The next morning Mr. Garrison's youngest son, Frank, called for me early, and acted as my guide in an exploration of the older part of Boston. We climbed to the cupola of the State House and ascended Bunker Hill Monument. If I remember rightly, he also took me to the residence of Wendell Phillips, to whom I presented Mr. Smalley's letter of introduction. The latter had had close personal relations with the great orator ever since he had protected him from the violence of a Boston mob, and subsequently married his adopted daughter. Mr. Phillips lived in a very small house with hardly space for the enjoyment of even ordinary comfort. He received me very cordially, and I conversed for an hour with this famous man, and became deeply impressed by his fascinating personality. Throughout the rest of my stay in Boston, I was much in company with the Garrisons, visiting with them (among others places) Readville, some fifteen miles south of Boston, where the Fifty-fourth and Fifty-fifth Massachusetts colored regiments — the first ones organized in Massachusetts — were encamped. The oldest son of Mr. Garrison, George Thompson, had entered the army, much against the wishes of his father, who had always been an advocate of the doctrine of non-resistance. Mr. Garrison finally gave his sanction, however, and George ultimately became quartermaster in the Fifty-fifth Regiment. At Readville, Colonel Robert G. Shaw, of the Fifty-fourth Regiment, attracted especial attention, no one knowing how soon his fine young life was to be sacrificed in battle. He fell in the assault on Fort Wagner.

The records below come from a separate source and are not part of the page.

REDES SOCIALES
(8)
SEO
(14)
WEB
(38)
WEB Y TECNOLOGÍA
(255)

On reaching my hotel on my return from the camp, I found a letter from Mr. Gay, saying that he had received reliable information that Rosecrans's army was to enter upon aggressive movements, early in May, from Murfreesboro', and asking whether I was willing to shorten my leave of absence and start at once for Tennessee, to report the impending campaign. It was midnight when I reached a definite resolution, and, with deep regret that I should have to give up the rest of my vacation, wrote in answer to Mr. Gay that I would report for duty the day after the morrow. It was to this chance visit to Boston that I owe the greatest happiness of my life — my marriage to Miss Fanny Garrison, the only daughter of the great abolitionist, to whose charms of mind and person I surrendered on first acquaintance.

I returned to New York by the night train.